This past Sunday my computer was infected with a nasty virus. I have been 7 days without my PC and it seems like an eternity. I am able to use my husbands MAC but maneuvering the MAC is very time consuming. I constantly look over at my empty computer desk and hope that it appears. With more free time on my hand and the inability to concentrated on work I found myself reflecting on other life events and trying to recall a time when I felt at a loss for something that I worked with.
My post graduate nutrition class came to mind. One of my earlier nutrition classes required us to purchase a typical list of food that a family would purchase that was living on what was considered poverty level. We were encouraged to purchase the list items which included beans, rice, peanut butter, bread, milk and a few other items. We were then told that we would have to submit our food journal for the next week of what we ate as well as how we felt. Our professor told us that she would know if we actually did the assignment by what we submitted on our food journals. I purchased the items and tried to adhere to the assignment as much as possible. I found myself thinking about food all of the time and longing for my normal latte and Starbucks splurges. I truly felt a sense of withdrawal and longing for my normal food that I purchased without a second thought.

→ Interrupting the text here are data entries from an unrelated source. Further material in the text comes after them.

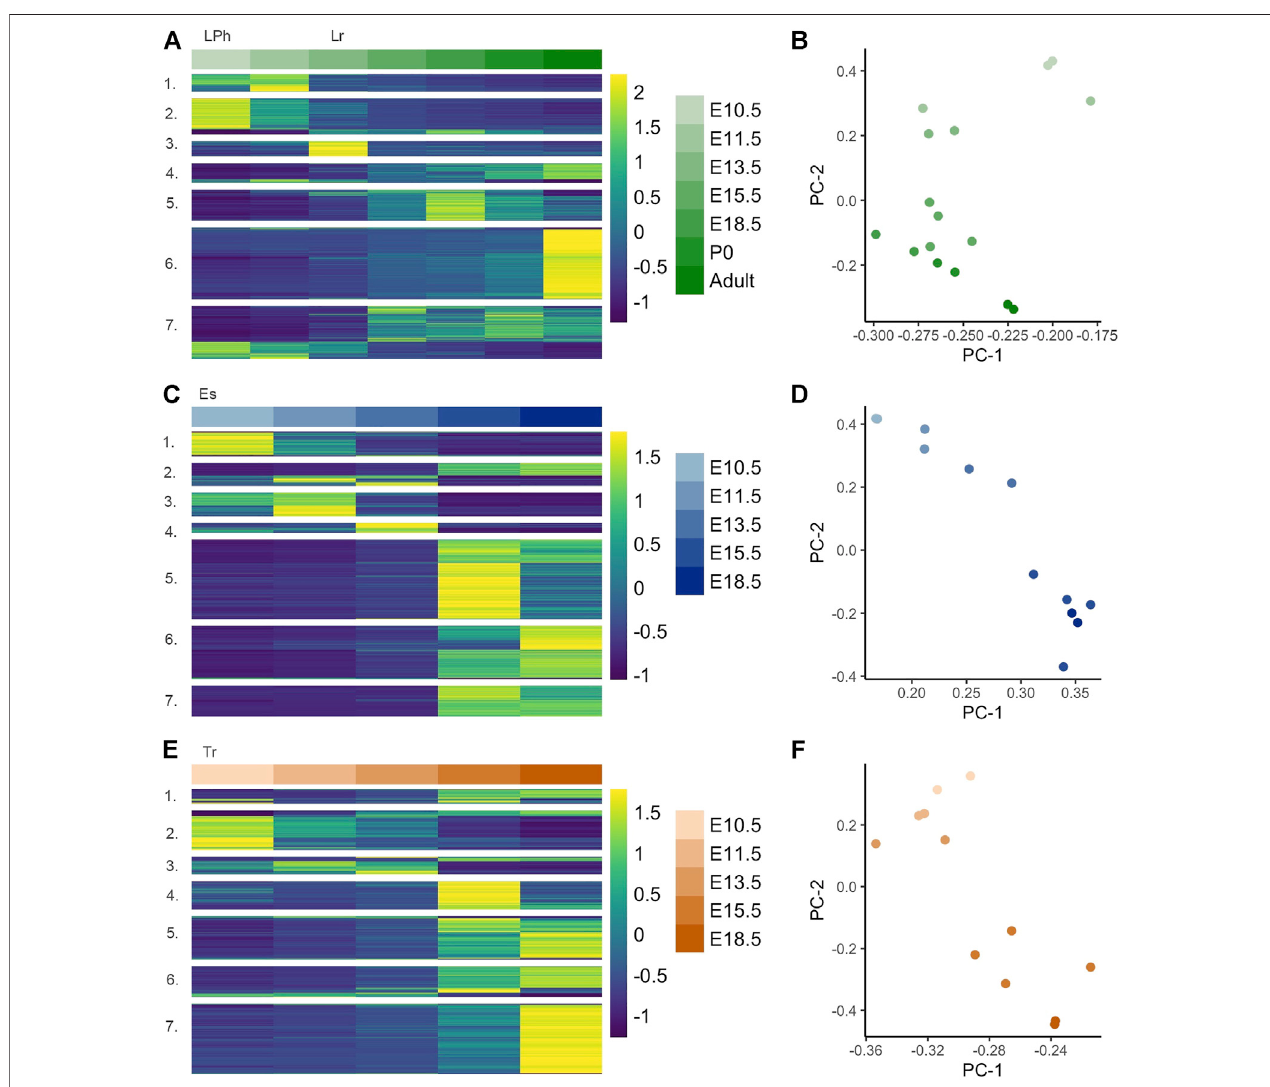
FIGURE 2 | Hierarchal clustering of gene modules within developing larynx, esophagus, and trachea, (A) Heatmap of differentially expressed genes (DEGs) ( n = 4,519) constructed from normalized expected counts during embryonic development of primitive laryngopharynx/larynx (LPh/Lr) across E10.5, E11.5, E13.5, E15.5, E18.5,P0, and Adult (6 – 8 weeks) withexpression measures averaged across replicates within each tissue/age combination and then converted withineach gene intoa z-score for improved visual comparison; (B) PCA analysis demonstrates 2D representation of whole-tissue transcriptome principal components at each timepoint fortheLPh/Lr; (C) HeatmapofDEGsintheesophagus(Es)( n =2,766)acrossE10.5,E11.5,E13.5,E15.5,andE18.5; (D) PCAanalysisdemonstrates2Drepresentation of whole-tissue transcriptome principal components at each timepoint for the Es; (E) Heatmap of DEGs in the trachea (Tr) ( n = 2,921) constructed from normalized expected counts during embryonic development oftrachea across E10.5, E11.5, E13.5, E15.5, and E18.5; (F) PCA analysis demonstrates 2D representation ofwhole- tissue transcriptome principal components at each timepoint for the Tr.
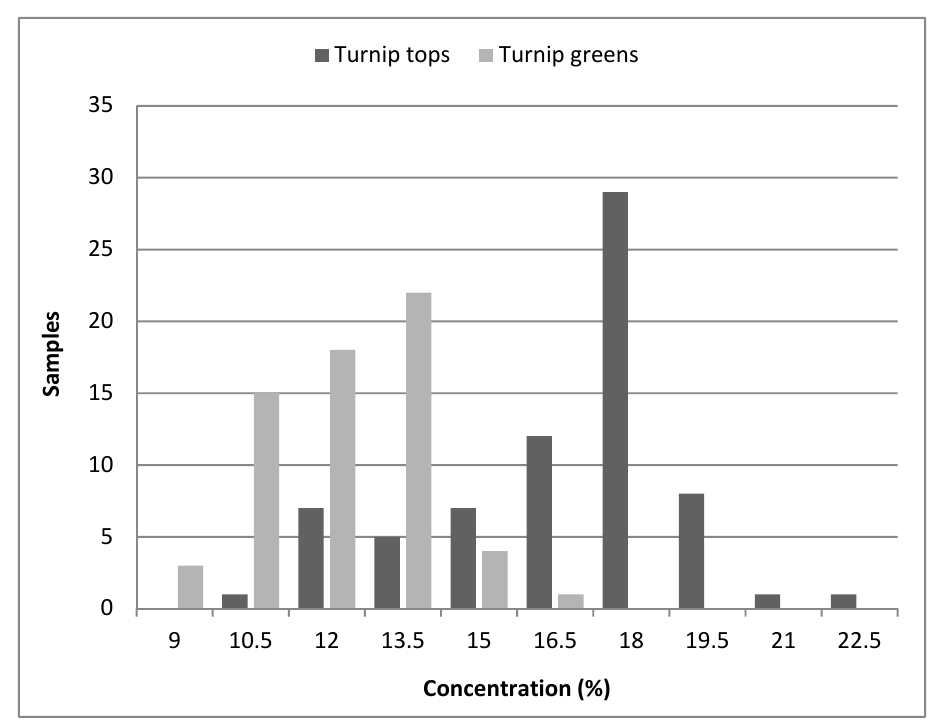
Figure 2. Distribution plot for ADF content in turnip greens and turnip tops.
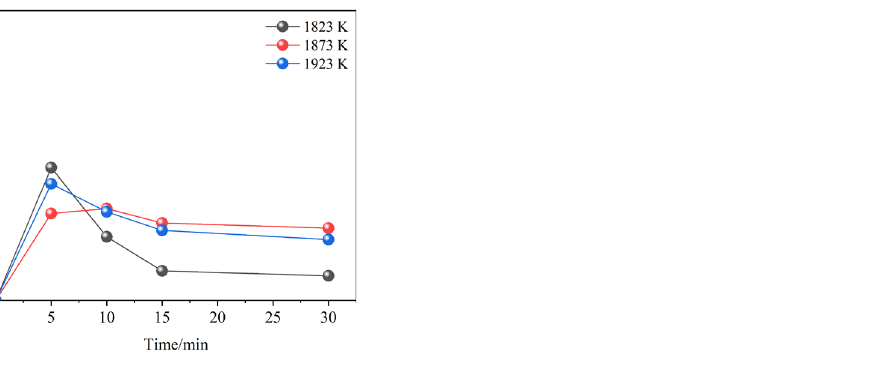
Figure 3. Effect of smelting temperature on Sb removal ratio at slag = 5 wt%, initial Sb = 0.06 wt%, initial C content = 0.05 wt%, and initial CaC 2 = 20 wt%.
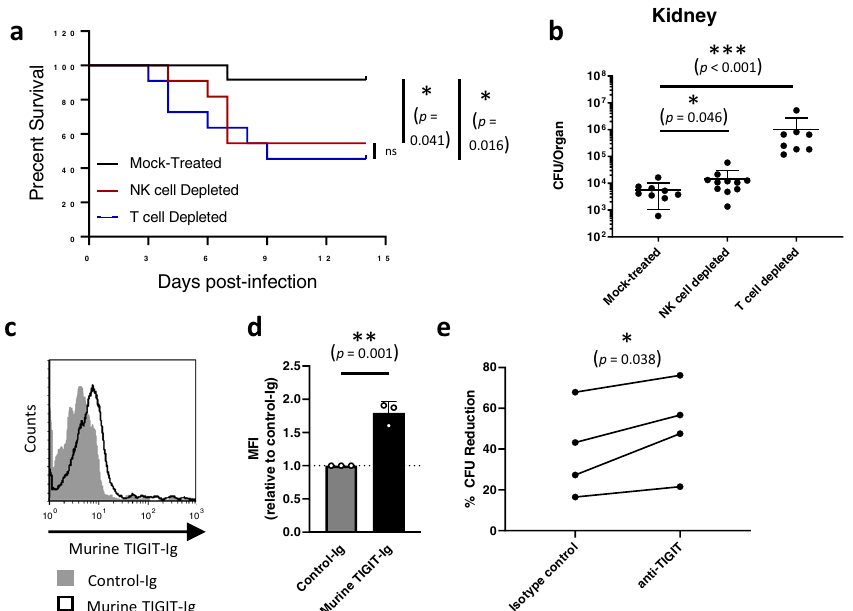
Fig. 5 TIGIT manipulation of NK and T cells by C. albicans is an immune-evasion mechanism in mice. a Survival of C57BL/6 mice infected intravenously with C. albicans cells and depleted for NK cells (red line), T cells (blue line) or mock-depleted (black line). Each line represents 10 – 12 mice from 2 independent experiments. b C. albicans burden in the kidney 48h post I.V. infection of C57BL/6 mice. The mice were depleted for NK cells, T cells or mock-depleted. Kidneys were harvested, processed, and seeded on Sabouraud dextrose agar plates. n = 8 – 11 animals examined over 2 independent experiments. Data are presented as mean values ± SD. c Flow cytometry staining of C. albicans SC5314 yeast cells using Murine TIGIT-Ig (Black empty histogram) or a negative control protein ( fi lled gray histogram). One representative experiment out of 3 is presented. d Quanti fi cation of the results presented in ( c ). n = 3 independent experiments. Data are presented as mean values ± SEM. e Cytotoxicity assay of C. albicans yeast cells using splenic NK cells isolated from mice. The NK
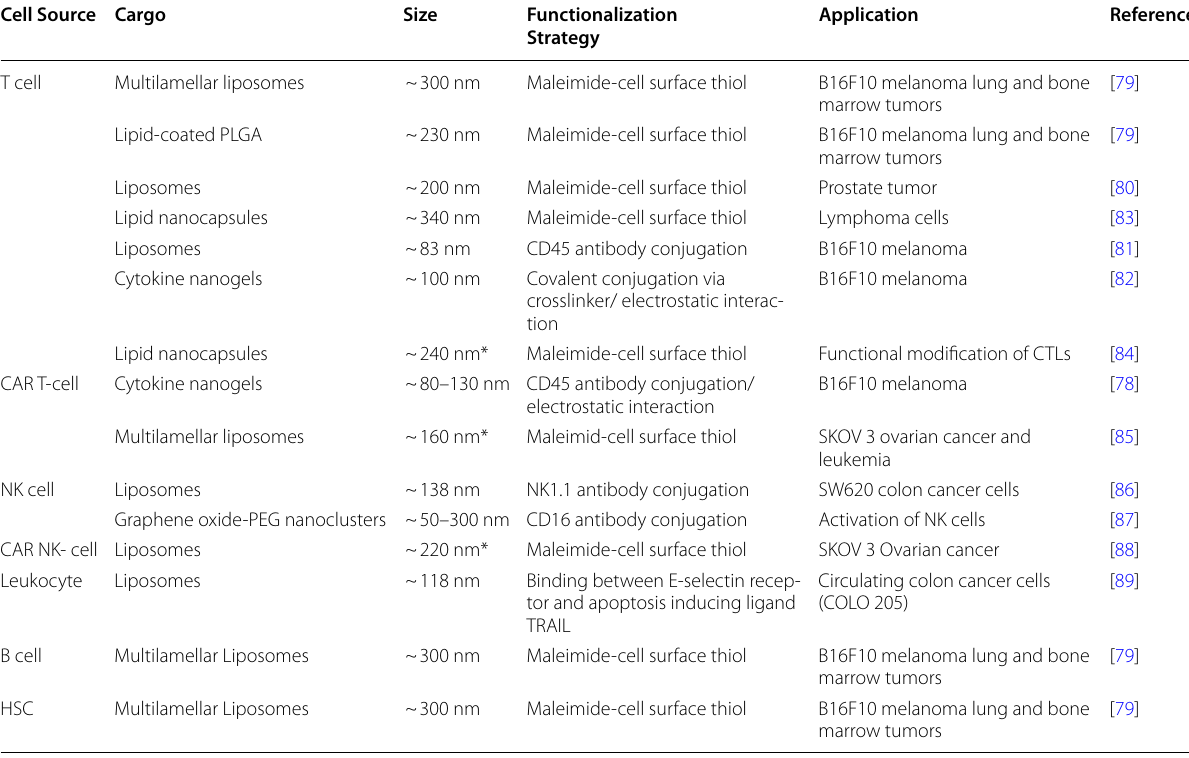
*Size values taken from previously reported literature sources [90,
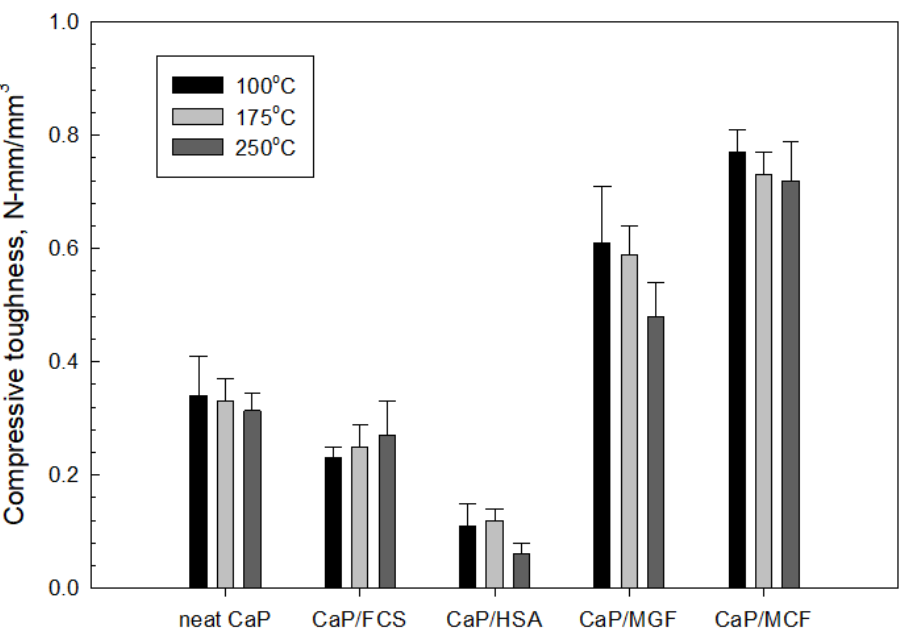
Figure 24. Compressive toughness of 100-, 175-, and 250 °C-autoclaved neat CaP and CaP cements made with different aggregates and reinforcements.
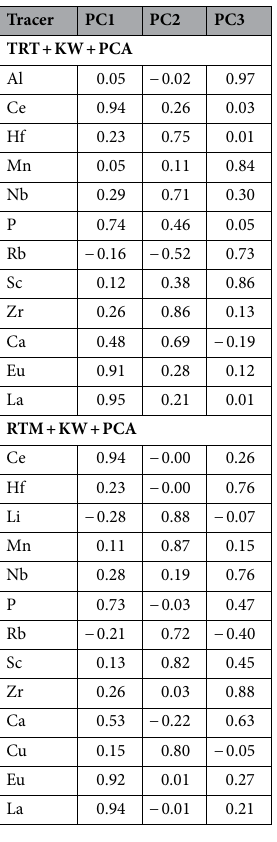
Table 3. Results of PCA based on tracers passing TRT + KW and RTM +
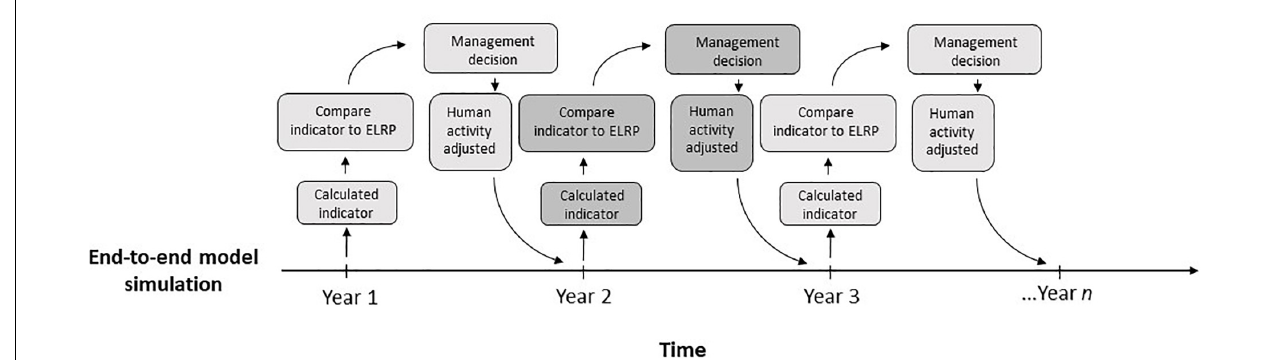
FIGURE 1 | Example of including indicator information into management decisions within end-to-end model simulation where the indicator for each time step is calculated and then compared to ecosystem-level reference points (ELRPs) or thresholds. A management decision is then made, and if necessary human activity is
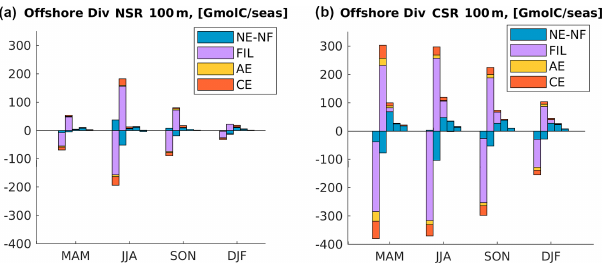
Figure 7. NCP in (a) northern and (b) central CanUS integrated in the first 100m depth and in each offshore region by season. Each group of bars represents a different season. For each season, each one of the five bars represents the difference between the input and the output of offshore flux within two specific offshore boundaries (divergence) or the NCP integrated in the area contained within those two boundaries, i.e., isolines of distance from the coast. From left to right in each group: 0 to 100km offshore, 100 to 500km off- shore, 500 to 1000km offshore, 1000 to 1500km offshore, and 1500 to 2000km offshore. Colors in each bar represent the contribution by a certain type of structure: non-eddy–non-filament (NE–NF), fil- aments (FIL), anticyclones (AEs), and cyclones (CEs). Positive and negative contributions to the flux through each boundary are plotted separately in order to make them clearly visible.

This amazing assignment that I thought would be a breeze taught me a major life lesson. I had a better understanding of what adults and children must feel like when they had a limited income and minimal resources. I understood that it was a problem and when I see the ads for childhood hunger I understand that it is a reality.
I don't know why my mind took me back to that time in my life. I think that it could be that I have not thought about the children that go without food in awhile and that maybe I should try to advocate more for those children.